* _DOCUMENT PASSAGE_
----
Breaking into a Narrow Network


Beginning in 2017, health insurance plans will be classified as basic, standard, or broad network so that consumers can better understand their options.

By Alpha Lillstrom
July 7, 2016

Like any for-profit corporation, health insurance companies are in the business of providing a service—paying for care—but are also seeking to gain revenue while meeting their business obligations. With the passage of the Affordable Care Act (ACA) in 2010, the insurance companies’ previously utilized tactics for controlling cost—limiting the benefits they cover and the people they insure—were outlawed.
----
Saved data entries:

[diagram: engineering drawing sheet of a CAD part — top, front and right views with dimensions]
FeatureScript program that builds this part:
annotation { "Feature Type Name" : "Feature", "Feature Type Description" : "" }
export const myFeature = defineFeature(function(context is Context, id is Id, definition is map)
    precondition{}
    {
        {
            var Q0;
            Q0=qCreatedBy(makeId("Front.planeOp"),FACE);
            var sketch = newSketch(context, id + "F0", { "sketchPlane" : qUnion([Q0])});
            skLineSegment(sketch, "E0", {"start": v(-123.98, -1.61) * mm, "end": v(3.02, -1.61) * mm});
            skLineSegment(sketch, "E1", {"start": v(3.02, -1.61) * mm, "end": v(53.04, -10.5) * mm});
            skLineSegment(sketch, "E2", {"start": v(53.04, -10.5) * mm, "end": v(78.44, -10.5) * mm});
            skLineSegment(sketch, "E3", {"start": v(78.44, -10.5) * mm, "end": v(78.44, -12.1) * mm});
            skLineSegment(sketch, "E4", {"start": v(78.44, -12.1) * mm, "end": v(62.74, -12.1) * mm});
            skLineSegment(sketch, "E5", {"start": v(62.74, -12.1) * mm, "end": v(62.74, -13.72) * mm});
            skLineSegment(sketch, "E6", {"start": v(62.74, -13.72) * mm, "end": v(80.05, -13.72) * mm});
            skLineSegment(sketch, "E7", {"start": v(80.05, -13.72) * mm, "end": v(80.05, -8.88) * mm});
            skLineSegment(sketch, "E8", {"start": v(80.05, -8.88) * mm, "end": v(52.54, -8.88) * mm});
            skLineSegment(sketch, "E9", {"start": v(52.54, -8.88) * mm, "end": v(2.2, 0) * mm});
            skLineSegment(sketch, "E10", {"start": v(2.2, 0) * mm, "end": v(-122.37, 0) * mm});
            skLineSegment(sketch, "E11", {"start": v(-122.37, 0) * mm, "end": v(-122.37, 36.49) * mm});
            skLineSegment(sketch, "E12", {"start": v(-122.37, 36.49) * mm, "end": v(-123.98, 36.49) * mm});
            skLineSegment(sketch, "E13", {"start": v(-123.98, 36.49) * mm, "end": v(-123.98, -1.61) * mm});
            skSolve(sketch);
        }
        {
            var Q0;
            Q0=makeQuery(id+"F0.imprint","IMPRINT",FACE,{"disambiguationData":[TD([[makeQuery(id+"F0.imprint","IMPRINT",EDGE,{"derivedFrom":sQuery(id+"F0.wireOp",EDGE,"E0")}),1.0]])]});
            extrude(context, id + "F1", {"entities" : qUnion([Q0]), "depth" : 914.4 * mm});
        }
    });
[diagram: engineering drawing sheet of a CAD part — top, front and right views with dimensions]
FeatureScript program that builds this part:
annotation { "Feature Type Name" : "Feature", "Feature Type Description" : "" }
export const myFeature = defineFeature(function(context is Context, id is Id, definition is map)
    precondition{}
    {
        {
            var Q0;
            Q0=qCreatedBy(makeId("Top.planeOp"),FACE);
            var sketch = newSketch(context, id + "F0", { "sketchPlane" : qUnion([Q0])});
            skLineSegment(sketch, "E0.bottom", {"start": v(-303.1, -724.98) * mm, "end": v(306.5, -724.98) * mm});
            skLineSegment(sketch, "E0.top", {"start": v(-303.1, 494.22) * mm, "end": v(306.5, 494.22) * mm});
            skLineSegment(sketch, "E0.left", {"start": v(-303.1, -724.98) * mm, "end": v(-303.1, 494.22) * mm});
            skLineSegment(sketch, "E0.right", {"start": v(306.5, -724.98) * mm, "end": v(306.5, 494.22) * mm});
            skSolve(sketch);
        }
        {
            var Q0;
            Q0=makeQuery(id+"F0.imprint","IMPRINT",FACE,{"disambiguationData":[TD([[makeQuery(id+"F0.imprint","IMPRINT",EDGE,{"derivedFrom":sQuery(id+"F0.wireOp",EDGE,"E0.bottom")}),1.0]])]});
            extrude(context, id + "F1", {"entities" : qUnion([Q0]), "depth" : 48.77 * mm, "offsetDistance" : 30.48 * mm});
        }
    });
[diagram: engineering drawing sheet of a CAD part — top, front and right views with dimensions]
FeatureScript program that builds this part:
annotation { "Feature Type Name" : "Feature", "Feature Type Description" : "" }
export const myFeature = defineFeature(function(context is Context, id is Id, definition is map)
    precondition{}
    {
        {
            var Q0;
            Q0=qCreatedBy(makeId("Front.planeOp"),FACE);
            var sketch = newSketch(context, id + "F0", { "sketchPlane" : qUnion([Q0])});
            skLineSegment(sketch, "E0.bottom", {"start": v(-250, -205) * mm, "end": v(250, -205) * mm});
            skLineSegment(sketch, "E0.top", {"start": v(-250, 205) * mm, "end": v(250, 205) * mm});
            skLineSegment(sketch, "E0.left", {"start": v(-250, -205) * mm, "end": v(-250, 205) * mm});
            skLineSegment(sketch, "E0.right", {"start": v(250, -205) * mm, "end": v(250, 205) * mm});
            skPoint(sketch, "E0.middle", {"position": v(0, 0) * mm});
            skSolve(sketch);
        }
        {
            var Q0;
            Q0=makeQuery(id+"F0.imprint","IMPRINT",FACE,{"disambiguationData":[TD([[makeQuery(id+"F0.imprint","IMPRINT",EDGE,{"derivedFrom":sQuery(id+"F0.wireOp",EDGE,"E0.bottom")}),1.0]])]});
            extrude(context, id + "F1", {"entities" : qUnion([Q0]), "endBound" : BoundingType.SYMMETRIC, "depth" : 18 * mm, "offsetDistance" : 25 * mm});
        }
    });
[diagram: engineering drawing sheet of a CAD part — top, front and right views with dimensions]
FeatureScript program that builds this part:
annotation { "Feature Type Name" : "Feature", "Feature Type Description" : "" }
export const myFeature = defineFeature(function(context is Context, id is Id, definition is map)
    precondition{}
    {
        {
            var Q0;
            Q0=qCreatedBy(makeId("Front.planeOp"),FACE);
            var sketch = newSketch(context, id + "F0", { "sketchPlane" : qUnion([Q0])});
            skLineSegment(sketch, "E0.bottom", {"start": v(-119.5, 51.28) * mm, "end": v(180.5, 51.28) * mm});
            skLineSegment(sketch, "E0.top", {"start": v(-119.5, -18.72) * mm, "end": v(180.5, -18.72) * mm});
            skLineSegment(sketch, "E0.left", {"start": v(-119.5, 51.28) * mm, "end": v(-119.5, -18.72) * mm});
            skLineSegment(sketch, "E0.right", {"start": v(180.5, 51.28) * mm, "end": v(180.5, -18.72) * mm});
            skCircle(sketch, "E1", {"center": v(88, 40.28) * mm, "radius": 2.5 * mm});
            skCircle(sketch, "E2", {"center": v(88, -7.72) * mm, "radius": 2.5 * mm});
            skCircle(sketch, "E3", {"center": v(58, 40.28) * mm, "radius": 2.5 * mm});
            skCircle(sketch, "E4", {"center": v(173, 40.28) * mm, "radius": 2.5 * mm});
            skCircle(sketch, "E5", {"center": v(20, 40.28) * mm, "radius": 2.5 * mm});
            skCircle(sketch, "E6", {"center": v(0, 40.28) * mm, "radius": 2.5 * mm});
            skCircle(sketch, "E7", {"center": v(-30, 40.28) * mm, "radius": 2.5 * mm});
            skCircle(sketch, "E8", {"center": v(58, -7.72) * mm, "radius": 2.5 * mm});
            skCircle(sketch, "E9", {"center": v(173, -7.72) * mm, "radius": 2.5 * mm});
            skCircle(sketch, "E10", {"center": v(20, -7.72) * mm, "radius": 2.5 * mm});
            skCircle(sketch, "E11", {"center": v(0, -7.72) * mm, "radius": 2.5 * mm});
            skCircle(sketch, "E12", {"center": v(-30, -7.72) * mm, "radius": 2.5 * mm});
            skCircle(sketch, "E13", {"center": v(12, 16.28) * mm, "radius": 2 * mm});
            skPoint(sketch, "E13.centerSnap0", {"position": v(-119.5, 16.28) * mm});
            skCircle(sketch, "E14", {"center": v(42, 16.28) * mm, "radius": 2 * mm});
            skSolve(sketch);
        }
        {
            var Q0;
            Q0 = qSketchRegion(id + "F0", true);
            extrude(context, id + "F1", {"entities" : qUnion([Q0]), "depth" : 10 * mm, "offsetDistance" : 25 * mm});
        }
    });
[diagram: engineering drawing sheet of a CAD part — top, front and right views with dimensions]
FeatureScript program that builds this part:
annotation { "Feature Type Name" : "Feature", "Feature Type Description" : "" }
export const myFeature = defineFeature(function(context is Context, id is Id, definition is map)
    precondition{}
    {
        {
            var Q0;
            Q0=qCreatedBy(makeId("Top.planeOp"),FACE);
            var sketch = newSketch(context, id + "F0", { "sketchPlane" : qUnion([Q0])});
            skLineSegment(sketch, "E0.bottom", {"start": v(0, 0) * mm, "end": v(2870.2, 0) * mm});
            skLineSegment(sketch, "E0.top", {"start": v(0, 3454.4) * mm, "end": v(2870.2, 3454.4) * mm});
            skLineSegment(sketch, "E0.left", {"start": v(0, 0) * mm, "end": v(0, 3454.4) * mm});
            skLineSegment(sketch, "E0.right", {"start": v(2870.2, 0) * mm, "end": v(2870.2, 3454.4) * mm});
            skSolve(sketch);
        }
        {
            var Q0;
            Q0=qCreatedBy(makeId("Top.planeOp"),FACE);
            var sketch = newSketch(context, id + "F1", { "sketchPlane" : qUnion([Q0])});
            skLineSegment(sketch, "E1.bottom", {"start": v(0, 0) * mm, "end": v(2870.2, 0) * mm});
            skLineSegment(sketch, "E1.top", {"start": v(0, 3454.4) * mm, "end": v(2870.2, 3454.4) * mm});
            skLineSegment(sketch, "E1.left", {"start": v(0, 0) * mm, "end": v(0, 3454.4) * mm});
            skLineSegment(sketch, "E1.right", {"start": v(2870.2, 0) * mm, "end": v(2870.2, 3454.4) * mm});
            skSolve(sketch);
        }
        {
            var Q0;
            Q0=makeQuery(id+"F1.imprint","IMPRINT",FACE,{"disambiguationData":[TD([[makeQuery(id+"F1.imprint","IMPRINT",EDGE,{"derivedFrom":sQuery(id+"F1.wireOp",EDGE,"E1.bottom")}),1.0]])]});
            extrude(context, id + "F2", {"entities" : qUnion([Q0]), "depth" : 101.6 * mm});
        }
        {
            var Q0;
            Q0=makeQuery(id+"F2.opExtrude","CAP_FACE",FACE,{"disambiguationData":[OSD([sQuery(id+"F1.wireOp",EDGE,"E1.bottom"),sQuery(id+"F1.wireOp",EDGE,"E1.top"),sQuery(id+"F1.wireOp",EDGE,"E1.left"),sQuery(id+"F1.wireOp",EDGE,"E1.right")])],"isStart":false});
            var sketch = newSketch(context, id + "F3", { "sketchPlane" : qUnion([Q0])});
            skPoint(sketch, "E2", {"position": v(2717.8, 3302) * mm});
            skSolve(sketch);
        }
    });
----
* _PROBLEMS AND TASKS_
[1] Answer these questions using the narrow-network article:
(a) In what year will health insurance plans begin to be classified by network?
(b) When was the Affordable Care Act passed?
(c) What date does the article carry?
[2] Write out everything in the narrow-network article from "Breaking into a" down to "they insure—were outlawed.".
[3] List every network classification that the narrow-network article says health insurance plans will be given.

* _ANSWERS BY ITEM NUMBER_
[1]
(a) 2017
(b) 2010
(c) July 7, 2016

[2]
Breaking into a Narrow Network


Beginning in 2017, health insurance plans will be classified as basic, standard, or broad network so that consumers can better understand their options.

By Alpha Lillstrom
July 7, 2016

Like any for-profit corporation, health insurance companies are in the business of providing a service—paying for care—but are also seeking to gain revenue while meeting their business obligations. With the passage of the Affordable Care Act (ACA) in 2010, the insurance companies’ previously utilized tactics for controlling cost—limiting the benefits they cover and the people they insure—were outlawed.

[3]
basic
standard
broad network